__CONSIGNES__
a: Répondez aux questions suivantes d'après le récit de campagne :
(i) Quel nom portait le caporal retrouvé mort le 2 juin ?
(ii) Qu'accorda le général en chef lors de sa visite ?
(iii) Quelle largeur approximative le récit donne-t-il à l'Ikopa ?
b: Rédigez la suite du récit de campagne à partir de sa dernière phrase.

__TEXTE FOURNI__

Le 200e régiment surtout souffrait énormément du climat.
La journée du 2 juin fut marquée par deux incidents. D'abord un soldat fut retrouvé dans la brousse par les gendarmes qui marchaient en arrière de la colonne ; interrogé, il leur dit qu'en dépit de la meilleure volonté, il ne pouvait plus résister aux fatigues, et qu'il était résolu à se suicider. Puis, un caporal nommé Barbey, qui avait disparu depuis quelques jours, fut retrouvé mort, la tête fracassée, son fusil dépourvu de cartouches à côté de lui.
Enfin le général en chef vint nous voir. Son visage exprimait l'énergie et la volonté ; il nous accorda deux quarts de vin qui ne furent jamais distribués.
Le 6 juin, une alerte fut donnée au camp. Il fallut plier précipitamment bagage et partir vers l'Ikopa, où l'ennemi était signalé. Lorsque nous y arrivâmes, les Hovas tirèrent sur nous de l'autre rive. En un clin d'œil, nous étions déployés en tirailleurs, et nous répondions par des feux de salve et des feux individuels. Mais la traversée eût été bien risquée, car le fleuve est large de 400 mètres environ et il est infesté de caïmans. L'artillerie, qui était masquée par la forêt, ouvrit un feu violent. Enfin, dans la soirée, les Hovas se retirèrent, mais assez lentement.

__DONNÉES AFFICHÉES__
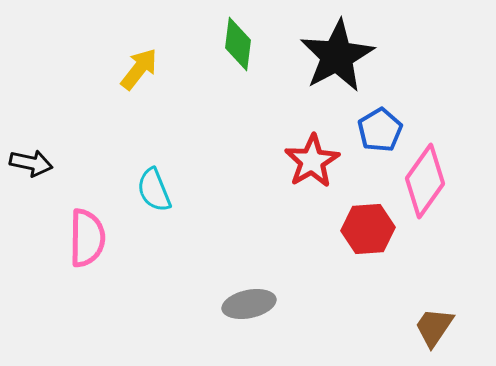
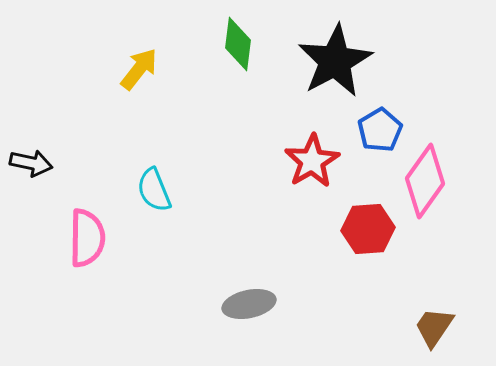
black star: moved 2 px left, 5 px down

__RÉPONSES PAR CONSIGNE__
a:
(i) Barbey.
(ii) Deux quarts de vin.
(iii) Environ 400 mètres.

b:
Nous commençâmes alors à traverser l'Ikopa, mais avec des difficultés énormes. Nous fûmes obligés de porter les canons à bras jusqu'à une canonnière ancrée à une centaine de mètres de la rive, qui n'avait pu approcher plus près ; arrivés de l'autre côté, il nous fallut recommencer le même manège. Les mulets qui transportaient les bagages des officiers tombaient à l'eau avec leurs chargements. Il fallait repêcher tout cela et le porter à terre.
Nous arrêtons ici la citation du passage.